Le Corbusier and the Architectural Promenade

A CREAte Open Lecture by Flora Samuel, University of Sheffield

The next Open Lecture to be hosted by the Centre for Research in European Architecture (CREAte) will be presented by Flora Samuel, University of Sheffield on the 12 February 2013, 6pm in Marlowe Lecture Theatre 1.

Title: Le Corbusier and the Architectural Promenade

The ‘promenade architecturale’ is a key term in the language of modern architecture. It appears for the first time in Le Corbusier’s description of the Villa Savoye at Poissy (1929-31) as built where it supercedes the term ‘circulation’. Taken at a basic level the promenade refers, of course, to the experience of walking through a building. Taken at a deeper level, like most things Corbusian, it refers to the complex web of ideas that underpins his work.

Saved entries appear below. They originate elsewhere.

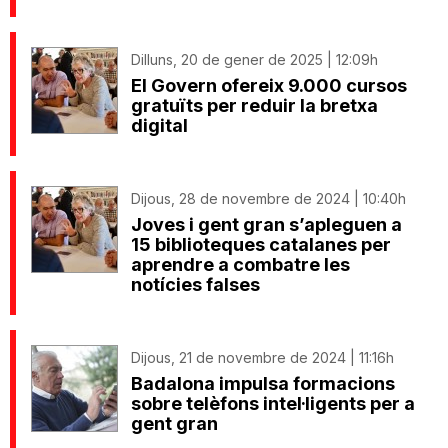
Dilluns, 20 de gener de 2025 | 12:09h
El Govern ofereix 9.000 cursos
gratuïts per reduir la bretxa
digital
Dijous, 28 de novembre de 2024 | 10:40h
Joves i gent gran s’apleguen a
15 biblioteques catalanes per
aprendre a combatre les
notícies falses
Dijous, 21 de novembre de 2024 | 11:16h
Badalona impulsa formacions
sobre telèfons intel·ligents per a
gent gran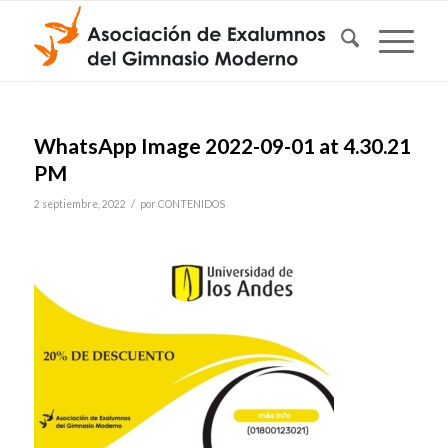
WhatsApp Image 2022-09-01 at 4.30.21
PM
/
2 septiembre, 2022
por
CONTENIDOS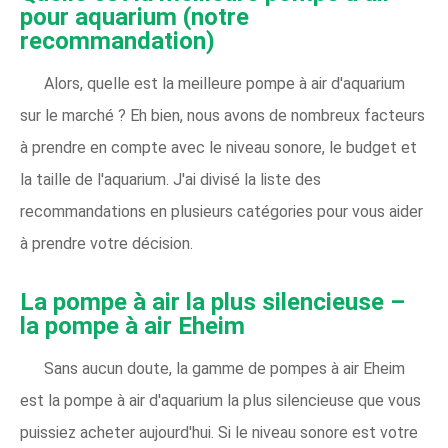
pour aquarium (notre
recommandation)
Alors, quelle est la meilleure pompe à air d'aquarium
sur le marché ? Eh bien, nous avons de nombreux facteurs
à prendre en compte avec le niveau sonore, le budget et
la taille de l'aquarium. J'ai divisé la liste des
recommandations en plusieurs catégories pour vous aider
à prendre votre décision.
La pompe à air la plus silencieuse –
la pompe à air Eheim
Sans aucun doute, la gamme de pompes à air Eheim
est la pompe à air d'aquarium la plus silencieuse que vous
puissiez acheter aujourd'hui. Si le niveau sonore est votre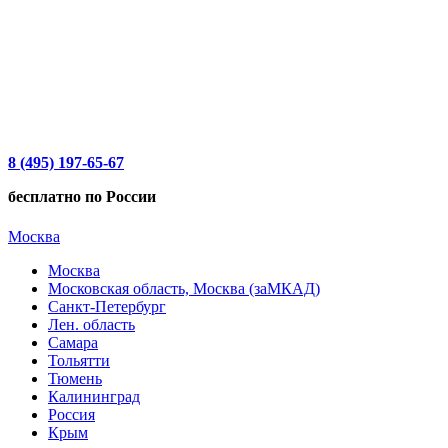
8 (495) 197-65-67
бесплатно по России
Москва
Москва
Московская область, Москва (заМКАД)
Санкт-Петербург
Лен. область
Самара
Тольятти
Тюмень
Калининград
Россия
Крым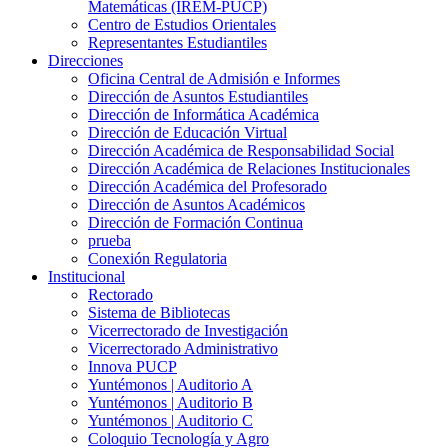
Matemáticas (IREM-PUCP)
Centro de Estudios Orientales
Representantes Estudiantiles
Direcciones
Oficina Central de Admisión e Informes
Dirección de Asuntos Estudiantiles
Dirección de Informática Académica
Dirección de Educación Virtual
Dirección Académica de Responsabilidad Social
Dirección Académica de Relaciones Institucionales
Dirección Académica del Profesorado
Dirección de Asuntos Académicos
Dirección de Formación Continua
prueba
Conexión Regulatoria
Institucional
Rectorado
Sistema de Bibliotecas
Vicerrectorado de Investigación
Vicerrectorado Administrativo
Innova PUCP
Yuntémonos | Auditorio A
Yuntémonos | Auditorio B
Yuntémonos | Auditorio C
Coloquio Tecnología y Agro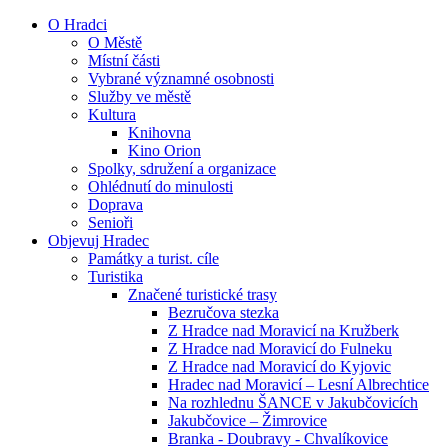
O Hradci
O Městě
Místní části
Vybrané významné osobnosti
Služby ve městě
Kultura
Knihovna
Kino Orion
Spolky, sdružení a organizace
Ohlédnutí do minulosti
Doprava
Senioři
Objevuj Hradec
Památky a turist. cíle
Turistika
Značené turistické trasy
Bezručova stezka
Z Hradce nad Moravicí na Kružberk
Z Hradce nad Moravicí do Fulneku
Z Hradce nad Moravicí do Kyjovic
Hradec nad Moravicí – Lesní Albrechtice
Na rozhlednu ŠANCE v Jakubčovicích
Jakubčovice – Žimrovice
Branka - Doubravy - Chvalíkovice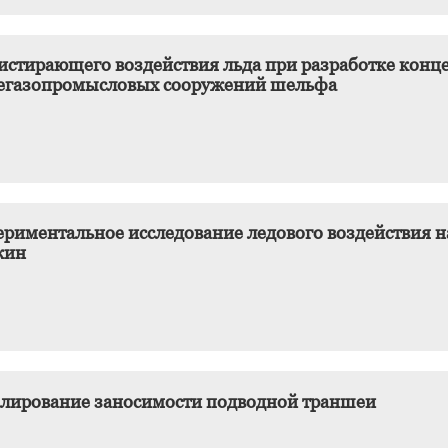
 истирающего воздействия льда при разработке кон
егазопромысловых сооружений шельфа
ериментальное исследование ледового воздействия 
жин
лирование заносимости подводной траншеи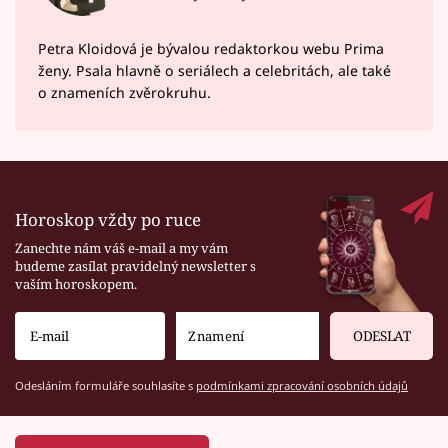
Petra Kloidová je bývalou redaktorkou webu Prima
ženy. Psala hlavně o seriálech a celebritách, ale také
o znameních zvěrokruhu.
Horoskop vždy po ruce
Zanechte nám váš e-mail a my vám
budeme zasílat pravidelný newsletter s
vaším horoskopem.
ODESLAT
Odesláním formuláře souhlasíte s
podmínkami zpracování osobních údajů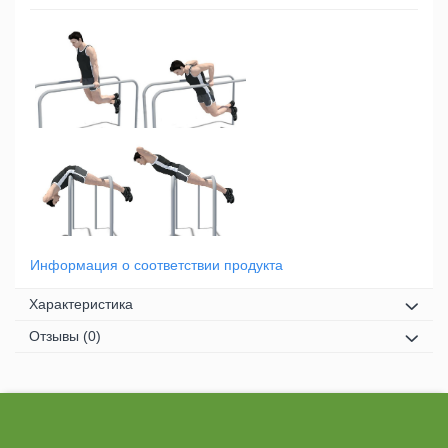
Информация о соответствии продукта
Характеристика
Отзывы
(0)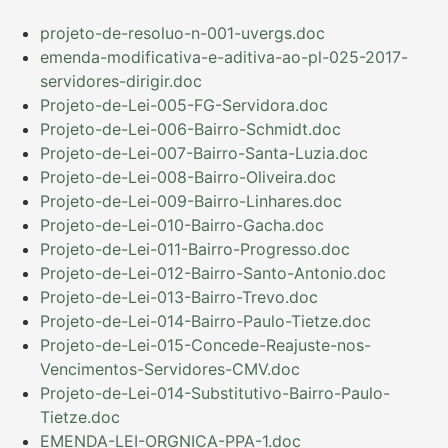
projeto-de-resoluo-n-001-uvergs.doc
emenda-modificativa-e-aditiva-ao-pl-025-2017-
servidores-dirigir.doc
Projeto-de-Lei-005-FG-Servidora.doc
Projeto-de-Lei-006-Bairro-Schmidt.doc
Projeto-de-Lei-007-Bairro-Santa-Luzia.doc
Projeto-de-Lei-008-Bairro-Oliveira.doc
Projeto-de-Lei-009-Bairro-Linhares.doc
Projeto-de-Lei-010-Bairro-Gacha.doc
Projeto-de-Lei-011-Bairro-Progresso.doc
Projeto-de-Lei-012-Bairro-Santo-Antonio.doc
Projeto-de-Lei-013-Bairro-Trevo.doc
Projeto-de-Lei-014-Bairro-Paulo-Tietze.doc
Projeto-de-Lei-015-Concede-Reajuste-nos-
Vencimentos-Servidores-CMV.doc
Projeto-de-Lei-014-Substitutivo-Bairro-Paulo-
Tietze.doc
EMENDA-LEI-ORGNICA-PPA-1.doc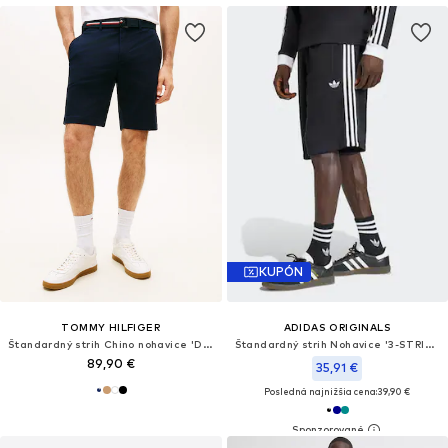
KUPÓN
TOMMY HILFIGER
ADIDAS ORIGINALS
Štandardný strih Chino nohavice 'Denton Ess'
Štandardný strih Nohavice '3-STRIPES'
89,90 €
35,91 €
Posledná najnižšia cena:
39,90 €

Flora Samuel, an architect and writer, is Head and Professor at the University of Sheffield School of Architecture. She has spent the last fifteen years rewriting the history of Le Corbusier to take into account his interests in nature and women. Her analysis is characterised by close attention to architectural detail, the subject of her book Le Corbusier in Detail. Her latest book, Sacred Concrete (with Inge Linder-Gaillard) will be published by Birkhauser later this year. She is very interested in communicating the value of architecture and in improving the way architects express their value, hence her interest in helping practitioners develop their research, for example through her AHRC funded Home Improvements Knowledge Exchange project.